Asked on 29 Oct 2020
Is it to cater some % to RSTU via CPF (safe) and the rest of spare cash can be deployed 100% for more risky equities? (Of cos with emergency funds set aside).
Yes, you are right.
To treat CPF SA as a bond component just means that you are utilizing the fact that it is backed by a triple A government give a (pretty much) fixed coupon of 4%, that's reinvested.
After 55, when you can withdraw your CPF in excess of FRS, your SA is pretty much a perpetual bond giving a 4% coupon that you can either reinvest or cash out.
However this assumes a very long horizon (till 55) and CPF should not be treated as something that can be liquidated in an emergency. You should, as you have said, ensure that emergency funds are still available.
Andy Chan, Seedly Student Ambassador 2020/21 at Seedly
Top Contributor (Nov)
Answered on 29 Oct 2020
Yes I believe so. Essentially you can treat ur SA as part of your bond portion and invest the rest of your spare cash towards a larger proportion of equities, since your SA guarantees returns of 4% p.a.

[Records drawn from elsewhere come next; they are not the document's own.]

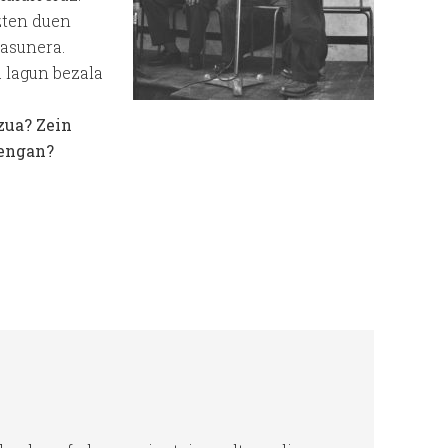
zten duen
tasunera.
a lagun bezala
zua? Zein
tengan?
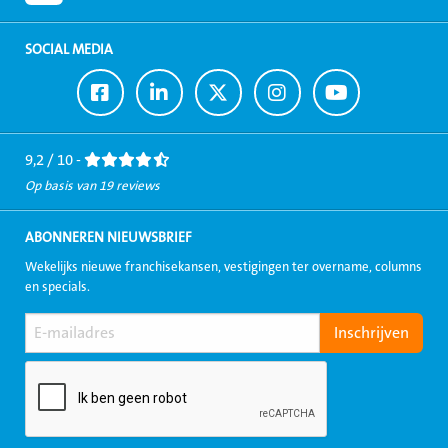
SOCIAL MEDIA
Ga
Ga
Ga
Ga
Ga
naar
naar
naar
naar
naar
Facebook
LinkedIn
Twitter
Instagram
Youtube
9,2 / 10 -
Op basis van 19 reviews
ABONNEREN NIEUWSBRIEF
Wekelijks nieuwe franchisekansen, vestigingen ter overname, columns
en specials.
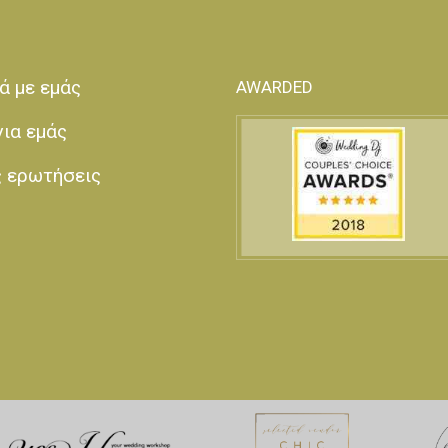
ά με εμάς
AWARDED
για εμάς
ς ερωτήσεις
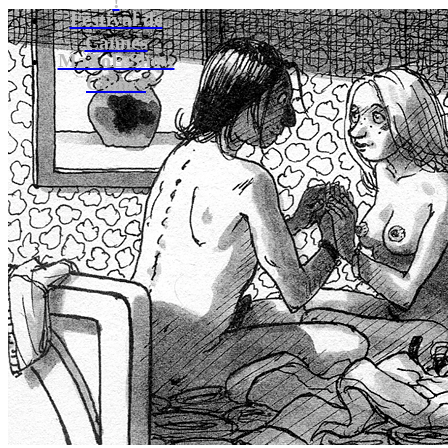
Festival de
Cannes
MaXoE Show
Games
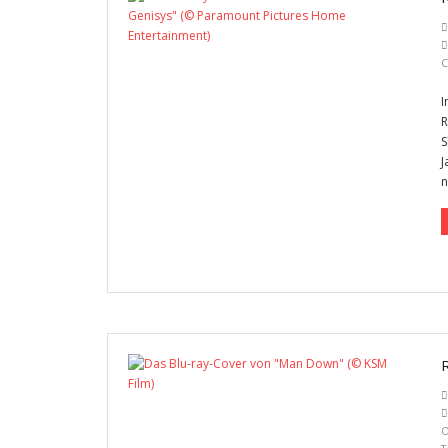
C
I
R
S
J
n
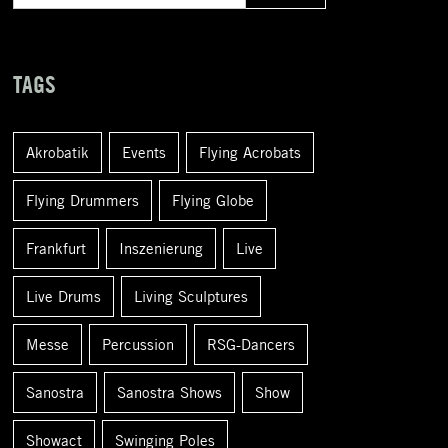
u
c
h
TAGS
e
n
Akrobatik
Events
Flying Acrobats
a
c
Flying Drummers
Flying Globe
h
Frankfurt
Inszenierung
Live
:
Live Drums
Living Sculptures
Messe
Percussion
RSG-Dancers
Sanostra
Sanostra Shows
Show
Showact
Swinging Poles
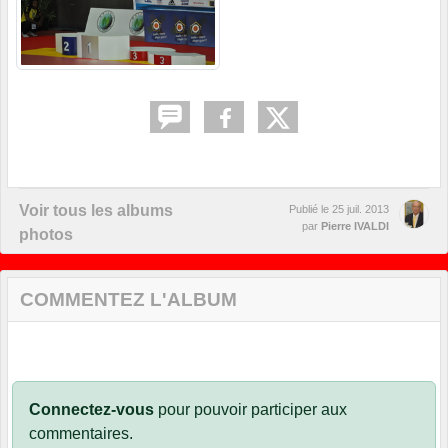
Voir tous les albums
Publié le
25 juil. 2013
par
Pierre IVALDI
photos
COMMENTEZ L'ALBUM
Connectez-vous
pour pouvoir participer aux
commentaires.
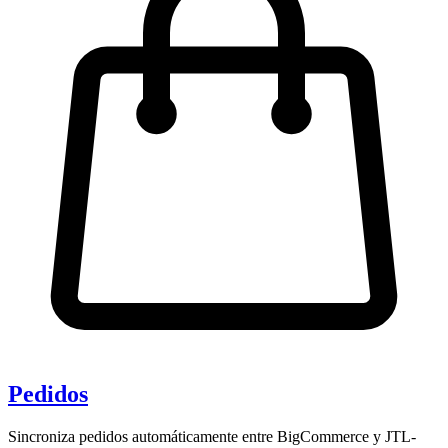
Pedidos
Sincroniza pedidos automáticamente entre BigCommerce y JTL-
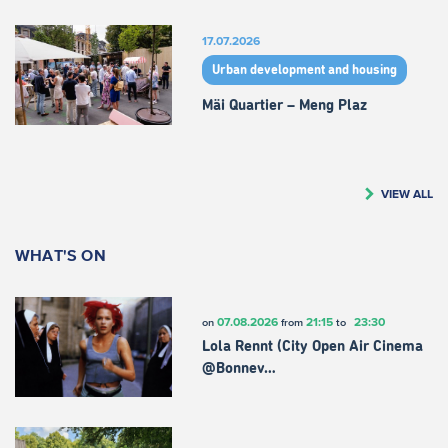
17.07.2026
Urban development and housing
Mäi Quartier – Meng Plaz
VIEW ALL
WHAT'S ON
07.08.2026
21:15
23:30
on
from
to
Lola Rennt (City Open Air Cinema
@Bonnev…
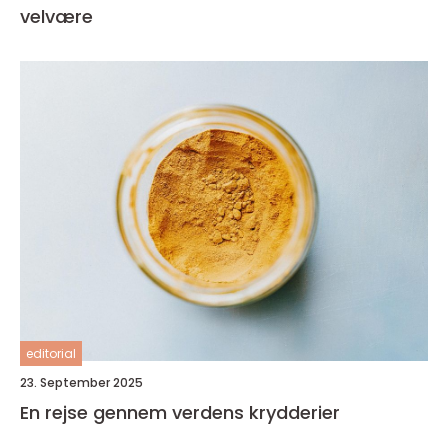
velvære
editorial
23. September 2025
En rejse gennem verdens krydderier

However, do take note that if you plan on liquidating your investments before 55yo (when you can draw out the excess from your CPF after setting aside the minimum sum), then it might be wise to instead not treat the SA as a bond component, since that sum of money inside can't be used for your shorter-term investment goal. This is to hedge yourself from downside risk for your shorter-term investment.